Heather cleared her throat. "It's a good job to lose," she said perfectly.
"How about Johnny-as-a-hooker in Normal and Nice?" (No girl can get that right, Jack was thinking.)
"There's something you should know," his sister said, in that hooker's husky voice. "Lester Billings has checked out. I'm afraid he's really left his room a mess."
"Put your glasses back on," Jack told her, getting up from the bed. He went to her closet and opened the door. Jack picked out a salmon-pink camisole and held it up by the hanger, against his chest.
"Boy, I'll bet this looks great on you," Heather said, just the way Jack-as-a-thief had said it to Jessica Lee.
He hung up the camisole in her closet, and they went into the kitchen and washed and dried their teacups and put them away in the cupboard. To someone like Jack, the five-roommates idea was unthinkable.
"It must be like living on a ship," he said to Heather.
"I'm moving out soon," she told him, laughing.
They walked back the way they had come, through the Meadows. Jack carried the small photo album in one hand, although Heather had volunteered to carry it in her backpack.
Just before they got to George Square, they saw an old man with snow-white hair playing a guitar and whistling. He was always there, every day, Heather told Jack--even in the winter. The old man was often there at eight o'clock in the morning and would stay the whole day.
"Is he crazy?" Jack asked her.
"Crazy is a relative word," his sister said.
She talked about playing squash, which she seemed to take very seriously. (The music department had a squash team, and she was one of the better players on it.) She also spoke of "a plague of urban seagulls."
"Urban seagulls?" Jack said.
"They're all over Edinburgh--they attacked one man so badly, he had to go to hospital!" Heather told him.
They came along South Bridge to where it intersected with the Royal Mile.

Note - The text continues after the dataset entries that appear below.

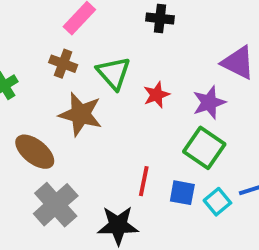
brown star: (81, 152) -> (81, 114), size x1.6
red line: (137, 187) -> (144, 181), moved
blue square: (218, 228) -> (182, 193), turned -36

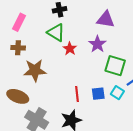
green triangle: (114, 73) -> (56, 33), moved
green square: (204, 148) -> (115, 66), moved

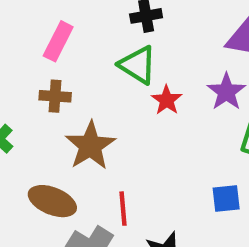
brown star: (35, 70) -> (90, 146), turned -30
red line: (77, 94) -> (123, 209), moved

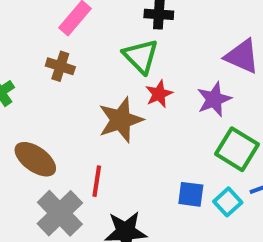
brown star: (90, 146) -> (121, 120), moved

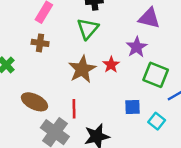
green triangle: (141, 56) -> (88, 29), turned 35
red star: (159, 94) -> (111, 65), moved
cyan square: (228, 202) -> (157, 121), moved

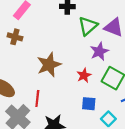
green triangle: (88, 29) -> (88, 26), moved
red star: (111, 65) -> (84, 75), moved

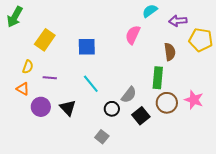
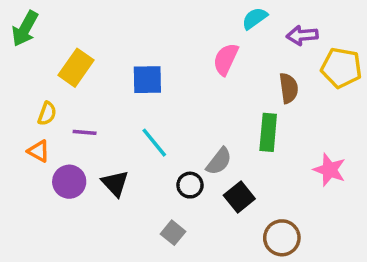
brown circle: (167, 103) -> (282, 238), moved

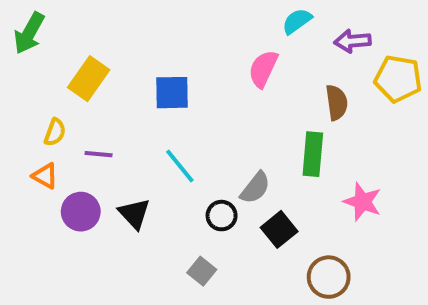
pink star: (329, 170) -> (362, 202), moved

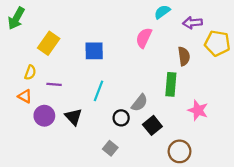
cyan line: (180, 166) -> (98, 91), turned 60

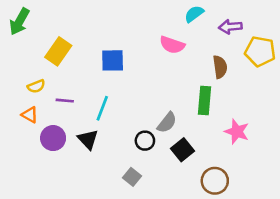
pink semicircle: (144, 38) -> (172, 45), turned -96
yellow semicircle: (30, 72) -> (36, 86), turned 48
cyan line: (98, 91) -> (102, 108), moved

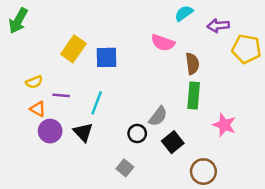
yellow rectangle: (58, 51) -> (73, 49), moved
brown semicircle: (220, 67) -> (192, 64), moved
orange triangle: (30, 115) -> (38, 109), moved

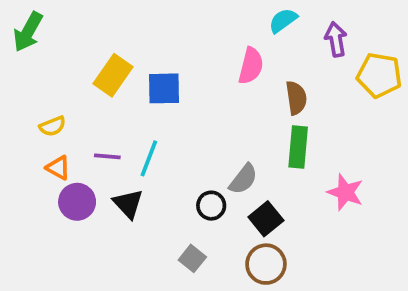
purple arrow: (218, 26) -> (336, 39), turned 85
pink semicircle: (163, 43) -> (251, 66), turned -95
purple line: (61, 95) -> (107, 156), moved
brown circle: (203, 172) -> (266, 264), moved

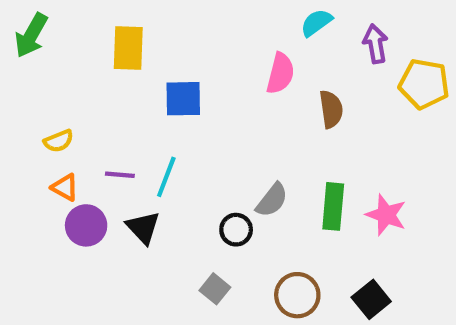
yellow rectangle: (113, 75) -> (128, 48), moved, turned -33
green rectangle: (298, 147) -> (333, 206), moved
black square: (266, 219) -> (371, 299), moved

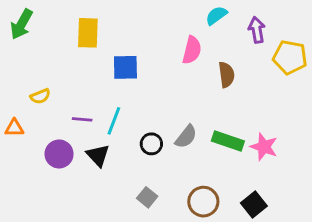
orange triangle: (65, 187) -> (14, 128), moved, turned -30
green rectangle: (333, 206) -> (228, 141), turned -76
black circle: (236, 230) -> (151, 144), moved

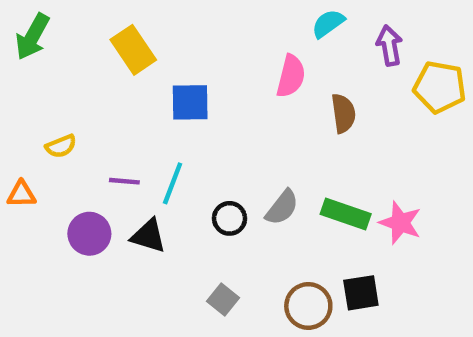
yellow rectangle: (88, 33) -> (133, 50), turned -36
black triangle: (98, 155) -> (148, 236), turned -30
black square: (254, 204) -> (361, 293), moved, turned 30

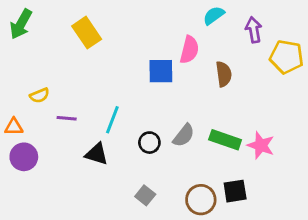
blue square: (190, 102) -> (161, 71), moved
purple line: (124, 181) -> (67, 118), moved
purple circle: (89, 234) -> (24, 157), moved

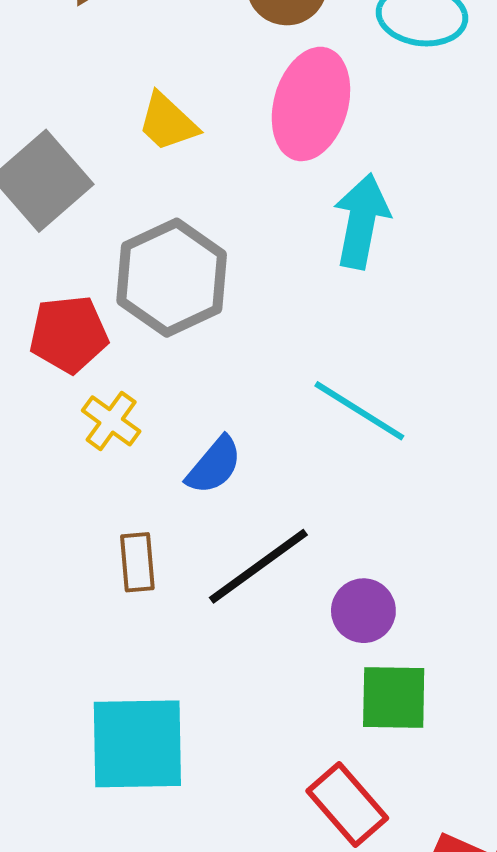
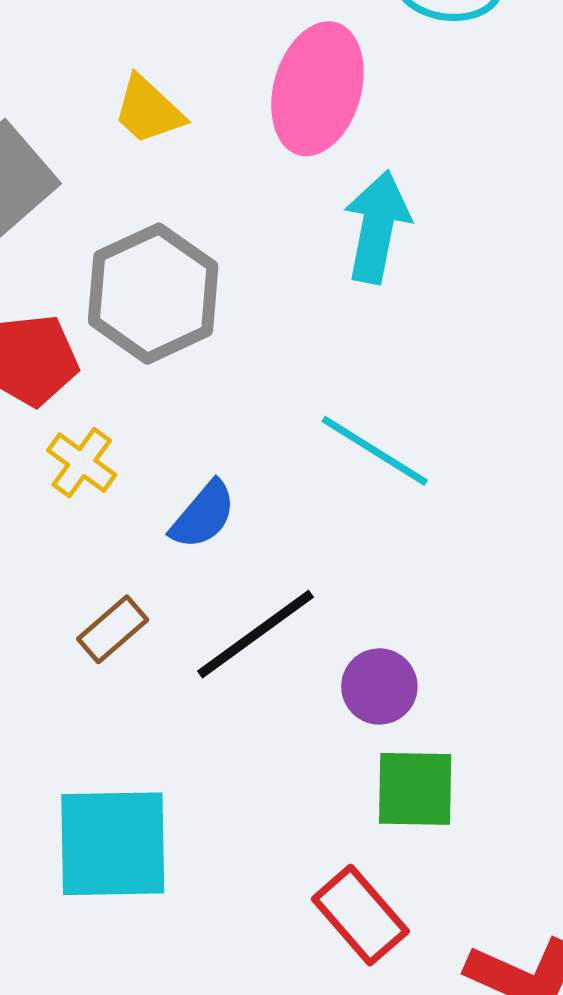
brown rectangle: (137, 562) -> (113, 629), turned 54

Jack was not aware that he had looked the wrong way, but as they started to cross the street, Heather took his hand and spoke sharply to him: "Look right, Jack. I don't want to lose you."
"I don't want to lose you," he told her.
"I mean crossing the street," she said.
Jack doubted that he could have found Old St. Paul's without a map and some detailed directions. The church was built into a steep hill between the Royal Mile and Jeffrey Street, where the main entrance was. There was a side entrance off Carruber's Close, a narrow alley--and an even narrower alley called North Gray's Close, where there was no entrance to the church.

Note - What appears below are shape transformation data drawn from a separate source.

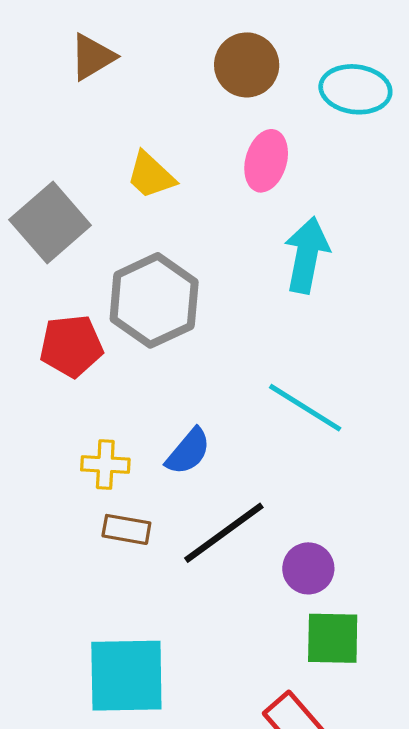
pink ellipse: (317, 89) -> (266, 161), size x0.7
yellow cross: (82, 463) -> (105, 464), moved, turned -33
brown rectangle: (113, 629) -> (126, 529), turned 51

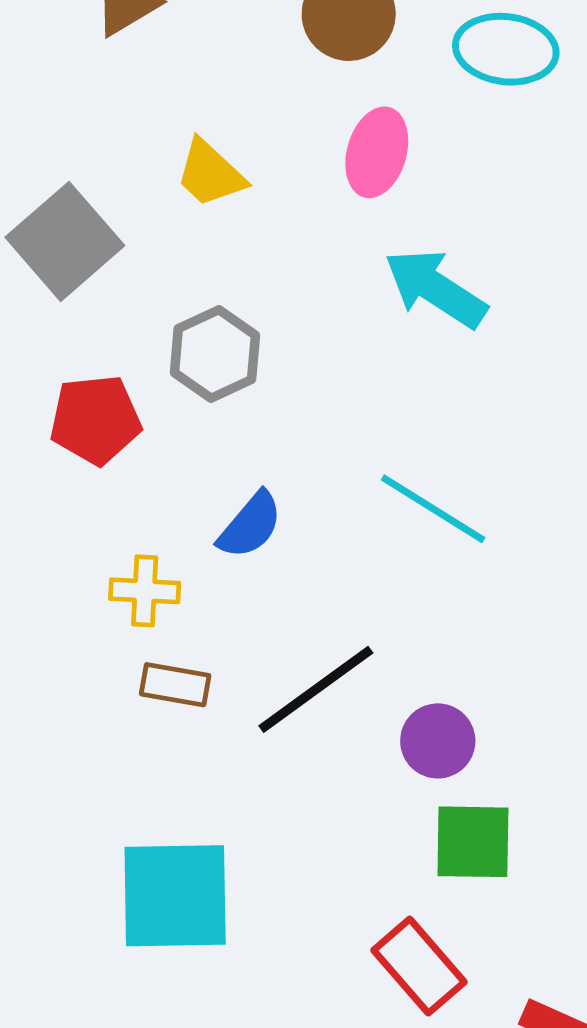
cyan arrow: (307, 255) -> (435, 288), turned -68
gray hexagon: (154, 300) -> (215, 354), size x0.7
blue semicircle: (188, 452) -> (250, 525), moved

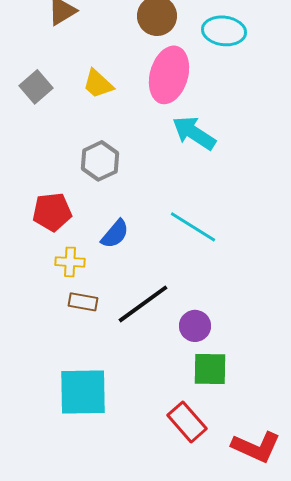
pink ellipse: (377, 152) -> (169, 75), size x1.5
gray square: (65, 241) -> (36, 87), moved, size x0.7
red pentagon: (95, 420) -> (52, 212), moved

Jack began to tell Heather the story his mom had told him. One night, shortly before midnight, William was playing the organ in Old St. Paul's--a so-called organ marathon, a twenty-four-hour concert, with a different organist playing every hour or half hour--and their dad's playing had roused a drunk sleeping in one of the narrow alleys alongside the church. The foul-mouthed down-and-out had complained about the sound of the organ.